MISE EN PRATIQUE:
**A)** Dans le texte sur le diamant, recopiez le passage qui commence aux mots « Les conceptions du » et s'arrête après « tour du sujet. », en remplaçant « légendes » par « contes ».
**B)** D'après le texte sur le diamant, que symbolisait pour les Égyptiens le diamant placé au centre du signe Ankh ?
===== TEXTE FOURNI
Les conceptions du diamant sont pérennes et pourtant variables aussi entrainent-elles un engouement tout aussi permanent qu’ambivalent. En effet, le diamant évoque l’éternité et la malédiction, le pouvoir et la destruction, l’invincibilité et la mort. Bref, le diamant reflète toutes les passions humaines sur lesquelles sont projetées les aspirations à un au-delà sublime.
Alors j’ai choisi ici de ne vous parler que des légendes. N’y chercher donc pas d’autres vérités que celles auxquelles vous aurez envie de croire. Pour creuser la thématique du diamant je vous invite sur mon autre podcast « il était une fois le bijou » dans la saison Diamant Forever pour 5 émissions qui feront un tour du sujet.
L’origine divine du diamant
Pour l’instant rêvons à la filiation céleste et à l’origine divine du diamant.
Au temps des pharaons, le diamant était révéré des Egyptiens qui le plaçaient au centre du signe Ankh, le hiéroglyphe qui signifie “ la vie ”. On le déposait donc au milieu de la croix ansée et il symbolisait le soleil, synonyme de force, de courage et de vérité.
Les Grecs de l’Antiquité pensaient que les diamants étaient des poussières d’étoiles tombées sur Terre ou les larmes des dieux c’est-à-dire de précieuses particules célestes. Il y a même un mythe qui explique que c’est Chronos qui aurait changé un jeune homme appelé Diamant en pierre précieuse.
Et pour les Romains, le diamant, indestructible, était situé à la pointe des flèches que Cupidon, le dieu de l’amour, envoyaient pour toucher ses cibles d’un sentiment indestructible.
De la pensée au Verbe, le langage s’est structuré autour des appellations grecque et latine pour former le mot diamant.
==========
===== DONNÉES EXTRAITES
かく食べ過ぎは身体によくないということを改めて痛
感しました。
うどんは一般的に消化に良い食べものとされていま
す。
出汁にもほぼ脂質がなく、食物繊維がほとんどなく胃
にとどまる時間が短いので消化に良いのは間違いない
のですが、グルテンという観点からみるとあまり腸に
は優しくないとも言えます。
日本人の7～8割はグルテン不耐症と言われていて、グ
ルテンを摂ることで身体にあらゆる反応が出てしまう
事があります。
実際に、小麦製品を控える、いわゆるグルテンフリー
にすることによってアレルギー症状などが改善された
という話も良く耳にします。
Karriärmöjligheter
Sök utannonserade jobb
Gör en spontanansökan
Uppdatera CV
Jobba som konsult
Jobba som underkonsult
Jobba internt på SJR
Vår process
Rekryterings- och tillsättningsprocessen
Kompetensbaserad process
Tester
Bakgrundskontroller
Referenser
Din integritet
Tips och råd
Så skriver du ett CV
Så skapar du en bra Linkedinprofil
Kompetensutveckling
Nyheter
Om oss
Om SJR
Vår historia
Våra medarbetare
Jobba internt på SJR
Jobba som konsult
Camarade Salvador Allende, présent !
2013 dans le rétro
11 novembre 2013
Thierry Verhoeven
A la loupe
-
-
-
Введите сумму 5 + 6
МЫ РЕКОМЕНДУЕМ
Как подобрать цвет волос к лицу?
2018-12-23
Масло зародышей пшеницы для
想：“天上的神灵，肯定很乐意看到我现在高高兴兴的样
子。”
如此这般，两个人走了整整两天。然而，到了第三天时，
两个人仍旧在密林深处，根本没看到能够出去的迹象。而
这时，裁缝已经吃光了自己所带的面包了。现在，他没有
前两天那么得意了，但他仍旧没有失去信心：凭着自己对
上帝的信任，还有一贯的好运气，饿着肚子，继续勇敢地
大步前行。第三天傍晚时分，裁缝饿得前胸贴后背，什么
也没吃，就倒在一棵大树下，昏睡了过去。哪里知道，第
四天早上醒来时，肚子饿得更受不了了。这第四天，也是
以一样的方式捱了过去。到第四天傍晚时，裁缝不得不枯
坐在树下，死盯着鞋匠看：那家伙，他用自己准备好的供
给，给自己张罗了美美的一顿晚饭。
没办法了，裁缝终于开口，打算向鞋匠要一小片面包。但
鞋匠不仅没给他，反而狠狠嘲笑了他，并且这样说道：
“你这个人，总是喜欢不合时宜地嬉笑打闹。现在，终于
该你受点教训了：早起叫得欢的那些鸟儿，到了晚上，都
==========
CORRIGÉ DÉTAILLÉ:
**A)**
Les conceptions du diamant sont pérennes et pourtant variables aussi entrainent-elles un engouement tout aussi permanent qu’ambivalent. En effet, le diamant évoque l’éternité et la malédiction, le pouvoir et la destruction, l’invincibilité et la mort. Bref, le diamant reflète toutes les passions humaines sur lesquelles sont projetées les aspirations à un au-delà sublime.
Alors j’ai choisi ici de ne vous parler que des contes. N’y chercher donc pas d’autres vérités que celles auxquelles vous aurez envie de croire. Pour creuser la thématique du diamant je vous invite sur mon autre podcast « il était une fois le bijou » dans la saison Diamant Forever pour 5 émissions qui feront un tour du sujet.

**B)** Le soleil, synonyme de force, de courage et de vérité.